▸ Dokumenttext:
◇ ◇ ◇
Später ist allerdings auch in Byzanz eine Standardisierung eingetreten.
Daneben waren noch, wenn auch selten, Silberbullen in Verwendung und für
einfachere Dokumente und in den Beamtenurkunden die Bleibullen.
Die Briefe
byzantinischer Kaiser an die Päpste im zwölften Jahrhundert wiesen keine
Besiegelung auf; sie waren auf Purpurpergament mit Goldschrift geschrieben,
womit man der Feierlichkeit Genüge getan zu haben annahm . Eine erste
byzantinische Goldbulle im päpstlichen Archiv finden wir an der Urkunde mit
dem Glaubensbekenntnis MICHAELS VIII. PALAIOLOGOS von 1277. (weitere
Goldbullen im Archiv, Anm.3)
Byzantinisch ist auch der eigentliche Ursprung der päpstlichen Bleibulle.
◇ ◇ ◇
▸ Datensätze:
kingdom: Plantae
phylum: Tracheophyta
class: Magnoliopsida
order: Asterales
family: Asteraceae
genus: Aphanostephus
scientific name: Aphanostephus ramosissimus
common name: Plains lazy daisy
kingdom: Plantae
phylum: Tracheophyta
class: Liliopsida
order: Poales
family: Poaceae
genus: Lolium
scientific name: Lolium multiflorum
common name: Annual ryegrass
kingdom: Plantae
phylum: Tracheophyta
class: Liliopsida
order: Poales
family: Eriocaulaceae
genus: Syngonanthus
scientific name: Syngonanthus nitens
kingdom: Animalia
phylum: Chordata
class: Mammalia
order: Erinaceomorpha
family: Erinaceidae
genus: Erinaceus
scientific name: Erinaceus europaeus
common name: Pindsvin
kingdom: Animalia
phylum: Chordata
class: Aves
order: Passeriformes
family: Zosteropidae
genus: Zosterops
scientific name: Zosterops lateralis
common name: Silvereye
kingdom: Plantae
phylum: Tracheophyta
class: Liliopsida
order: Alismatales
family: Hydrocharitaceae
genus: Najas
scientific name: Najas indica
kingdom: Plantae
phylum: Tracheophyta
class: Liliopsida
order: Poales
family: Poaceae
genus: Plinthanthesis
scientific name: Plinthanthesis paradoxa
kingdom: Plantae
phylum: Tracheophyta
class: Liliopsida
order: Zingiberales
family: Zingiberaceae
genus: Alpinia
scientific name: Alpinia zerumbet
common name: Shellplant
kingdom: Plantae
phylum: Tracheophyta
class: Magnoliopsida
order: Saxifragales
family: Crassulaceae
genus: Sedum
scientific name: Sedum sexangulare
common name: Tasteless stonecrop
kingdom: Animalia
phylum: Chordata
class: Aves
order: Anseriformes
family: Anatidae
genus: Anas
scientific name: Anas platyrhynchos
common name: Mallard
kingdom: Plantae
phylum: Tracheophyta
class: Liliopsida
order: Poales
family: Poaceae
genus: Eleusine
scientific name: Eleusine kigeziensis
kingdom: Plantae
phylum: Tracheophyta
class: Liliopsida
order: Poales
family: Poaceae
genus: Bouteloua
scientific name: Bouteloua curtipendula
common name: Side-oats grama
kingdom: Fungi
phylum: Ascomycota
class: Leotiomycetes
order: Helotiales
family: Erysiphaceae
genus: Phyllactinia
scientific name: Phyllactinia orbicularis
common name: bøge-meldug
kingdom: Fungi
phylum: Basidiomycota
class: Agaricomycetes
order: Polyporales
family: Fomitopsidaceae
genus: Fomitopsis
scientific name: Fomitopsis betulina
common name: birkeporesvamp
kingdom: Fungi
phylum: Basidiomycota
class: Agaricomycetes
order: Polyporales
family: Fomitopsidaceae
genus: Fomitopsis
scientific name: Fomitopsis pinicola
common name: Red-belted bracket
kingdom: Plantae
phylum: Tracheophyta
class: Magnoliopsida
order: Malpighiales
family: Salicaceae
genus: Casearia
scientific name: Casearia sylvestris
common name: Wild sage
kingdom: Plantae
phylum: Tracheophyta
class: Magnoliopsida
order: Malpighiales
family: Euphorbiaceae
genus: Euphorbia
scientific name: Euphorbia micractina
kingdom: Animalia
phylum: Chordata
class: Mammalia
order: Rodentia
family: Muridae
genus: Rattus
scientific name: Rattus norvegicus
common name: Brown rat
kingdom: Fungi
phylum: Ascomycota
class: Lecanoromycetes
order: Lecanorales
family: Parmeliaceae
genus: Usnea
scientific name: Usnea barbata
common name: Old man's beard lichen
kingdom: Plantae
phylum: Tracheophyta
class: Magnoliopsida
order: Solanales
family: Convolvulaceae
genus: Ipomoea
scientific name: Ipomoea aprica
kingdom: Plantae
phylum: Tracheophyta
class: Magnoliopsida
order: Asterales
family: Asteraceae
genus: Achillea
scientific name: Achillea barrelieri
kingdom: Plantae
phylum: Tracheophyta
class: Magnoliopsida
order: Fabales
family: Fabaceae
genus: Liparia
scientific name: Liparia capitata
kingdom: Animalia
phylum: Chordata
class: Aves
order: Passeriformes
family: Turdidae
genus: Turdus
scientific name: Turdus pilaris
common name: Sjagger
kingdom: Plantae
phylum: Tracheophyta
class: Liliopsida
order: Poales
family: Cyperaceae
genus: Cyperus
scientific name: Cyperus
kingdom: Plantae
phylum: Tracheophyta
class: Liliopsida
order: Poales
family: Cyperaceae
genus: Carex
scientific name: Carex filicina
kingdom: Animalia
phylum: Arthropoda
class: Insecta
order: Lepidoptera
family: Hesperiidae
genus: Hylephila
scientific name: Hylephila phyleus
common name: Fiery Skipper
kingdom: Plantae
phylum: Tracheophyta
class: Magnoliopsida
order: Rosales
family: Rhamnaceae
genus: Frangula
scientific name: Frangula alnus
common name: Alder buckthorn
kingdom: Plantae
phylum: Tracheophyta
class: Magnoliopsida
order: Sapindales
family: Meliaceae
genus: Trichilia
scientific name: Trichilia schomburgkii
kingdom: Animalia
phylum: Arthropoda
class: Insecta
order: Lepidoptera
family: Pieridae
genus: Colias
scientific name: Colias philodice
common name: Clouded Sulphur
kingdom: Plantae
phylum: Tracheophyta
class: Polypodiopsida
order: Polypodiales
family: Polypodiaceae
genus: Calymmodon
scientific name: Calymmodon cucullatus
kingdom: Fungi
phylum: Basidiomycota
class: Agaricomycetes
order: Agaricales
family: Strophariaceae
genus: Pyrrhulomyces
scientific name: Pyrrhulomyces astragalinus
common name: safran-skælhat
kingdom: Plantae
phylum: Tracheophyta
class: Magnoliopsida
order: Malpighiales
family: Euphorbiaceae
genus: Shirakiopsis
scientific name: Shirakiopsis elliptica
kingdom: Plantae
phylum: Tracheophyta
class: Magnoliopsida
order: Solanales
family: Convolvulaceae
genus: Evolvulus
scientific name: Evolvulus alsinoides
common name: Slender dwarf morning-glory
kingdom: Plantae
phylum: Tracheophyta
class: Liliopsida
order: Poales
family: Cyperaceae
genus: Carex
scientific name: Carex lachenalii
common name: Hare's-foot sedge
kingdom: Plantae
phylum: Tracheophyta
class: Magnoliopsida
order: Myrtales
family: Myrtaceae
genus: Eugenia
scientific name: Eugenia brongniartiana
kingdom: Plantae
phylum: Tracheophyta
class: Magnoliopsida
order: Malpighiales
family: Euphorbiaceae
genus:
◇ ◇ ◇
▸ Aufgaben:
A) Ersetze im Text über byzantinische Bullen „Goldschrift“ durch „Silbertinte“, und gib dabei den Abschnitt wieder, der mit den Worten „Daneben waren noch, wenn“ einsetzt und mit „der päpstlichen Bleibulle.“ schließt.
B) Knüpfe an das Ende des Textes über byzantinische Bullen an und führe ihn weiter.
Die Datensätze stehen in keinem Zusammenhang mit dem Text über byzantinische Bullen.

▸ Antworten:
A)
Daneben waren noch, wenn auch selten, Silberbullen in Verwendung und für
einfachere Dokumente und in den Beamtenurkunden die Bleibullen.
Die Briefe
byzantinischer Kaiser an die Päpste im zwölften Jahrhundert wiesen keine
Besiegelung auf; sie waren auf Purpurpergament mit Silbertinte geschrieben,
womit man der Feierlichkeit Genüge getan zu haben annahm . Eine erste
byzantinische Goldbulle im päpstlichen Archiv finden wir an der Urkunde mit
dem Glaubensbekenntnis MICHAELS VIII. PALAIOLOGOS von 1277. (weitere
Goldbullen im Archiv, Anm.3)
Byzantinisch ist auch der eigentliche Ursprung der päpstlichen Bleibulle.

B)
Die normannischen Herrscher Unteritaliens und Siziliens haben sich
ebenfalls ganz auf die byzantinische Metallsiegeltradition gestützt, sich
zunächst vorwiegend auf Bleibullen beschränkt, aber dann in der Königszeit
eine größere Zahl von Dokumenten mit Gold besiegelt, worunter auch der
Vertrag zwischen der römischen Kirche und Wilhelm I. von Sizilien von 1156
war, dessen Originalurkunde noch erhalten ist, aber die Goldbulle verloren
hat. Entsprechendes hat für die heute auch im Wortlaut verlorenen
Vereinbarungen Wilhelms II. mit dem Papst und für den im Text erhaltenen
Vertrag zwischen Cölestin III. und König Tankred von Sizilien Geltung.
Diese Verluste sind auch noch für eine weitere Reihe von vor allem älteren
Pergamenten eingetreten , weshalb die Sammlung des Vatikanischen Archivs
erst mit der Zeit Barbarossas einsetzt, obwohl die römischen Kaiser bereits
früher Goldbullen, auch an ihren Urkunden für die Päpste, verwendet hatten
. Seit der späten fränkischen Zeit ist die Verwendung von Goldbullen durch
die fränkischen bzw. deutschen Kaiser des Mittelalters bezeugt . Das
älteste erhaltene Original einer Goldbulle eines Kaisers der Römer befindet
sich im Haus-, Hof- und Staatsarchiv zu Wien. Es handelt sich dabei um ein
Privileg Heinrichs II. für das Stift Göß in der Steiermark
von 1020 .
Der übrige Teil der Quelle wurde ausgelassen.